Advancing precision tumor therapy: Progress in targeted delivery of peptide-based nanomaterials from microenvironment to organelles 推进精准肿瘤治疗：肽基纳米材料从微环境靶向递送到细胞器的研究进展

IF 10.2 1区医学 Q1 ENGINEERING, BIOMEDICAL

Materials Today Bio

Pub Date : 2026-01-21 DOI: 10.1016/j.mtbio.2026.102820

Kexin Tian , Jiabao Sheng , Jiao Chen , Mingjun Zhang , Jiarui Song , Manqing Wu , Yinan Zhao , Shubiao Zhang

Precisely targeted delivery of antitumor agents is a key strategy for enhancing cancer treatment efficacy. By leveraging specific tumor characteristics, functional modifications can construct highly selective delivery systems to optimize nanomedicine distribution at tumor sites. Owing to their editable sequences, peptides can be engineered into various targeting ligands for nanomaterial functionalization. Through specific receptor-ligand interactions, these modified nanomaterials achieve enhanced tumor-specific localization and deep penetration, enabling precise therapeutic agent delivery and improved treatment outcomes. This paper systematically reviews recent advances in peptide-based nanomaterials for tumor-targeted therapy. Based on molecular recognition, we present their applications in targeting the tumor microenvironment (TME) (including vasculature,immune cells, extracellular matrix, and associated fibroblasts), tumor cells, and organelles (such as mitochondria, endoplasmic reticulum [ER], Golgi apparatus, and nucleus). Furthermore, we provide an in-depth discussion of the opportunities and challenges these materials face in drug-targeted delivery, aiming to support the advancement of tumor-targeting nanomedicine.

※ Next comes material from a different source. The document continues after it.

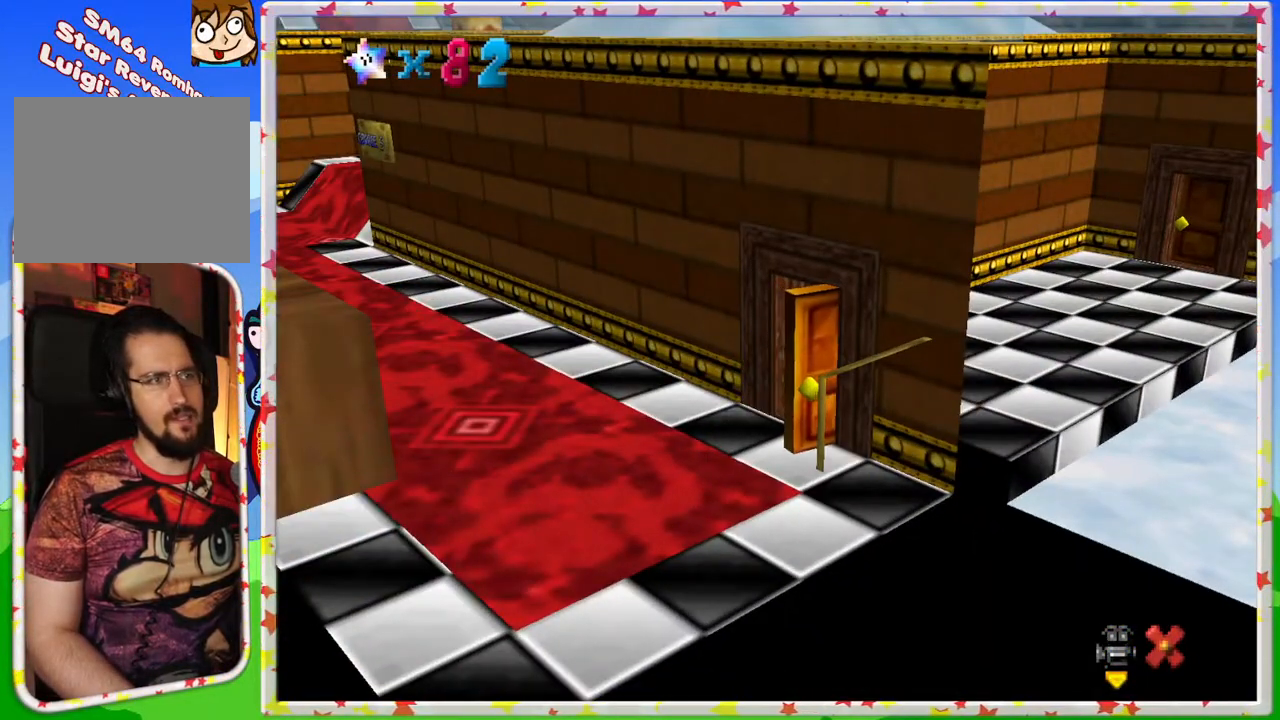
{"buttons": [], "left_stick": "up", "events": [[83, "C_LEFT", "down"], [83, "left_stick", "up-right"], [167, "C_LEFT", "up"], [300, "left_stick", "up"], [317, "C_LEFT", "down"], [433, "C_LEFT", "up"]]}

精确靶向给药是提高肿瘤治疗效果的关键策略。通过利用特定的肿瘤特征，功能修饰可以构建高选择性的给药系统，以优化纳米药物在肿瘤部位的分布。由于其可编辑的序列，肽可以被设计成各种靶向配体，用于纳米材料的功能化。通过特异性受体-配体的相互作用，这些修饰的纳米材料实现了增强的肿瘤特异性定位和深度渗透，从而实现了精确的治疗剂递送和改善的治疗效果。本文系统地综述了肽类纳米材料在肿瘤靶向治疗中的研究进展。基于分子识别，我们介绍了它们在靶向肿瘤微环境（TME）（包括脉管系统、免疫细胞、细胞外基质和相关成纤维细胞）、肿瘤细胞和细胞器（如线粒体、内质网、高尔基体和细胞核）方面的应用。此外，我们还深入讨论了这些材料在药物靶向递送中面临的机遇和挑战，旨在支持肿瘤靶向纳米医学的发展。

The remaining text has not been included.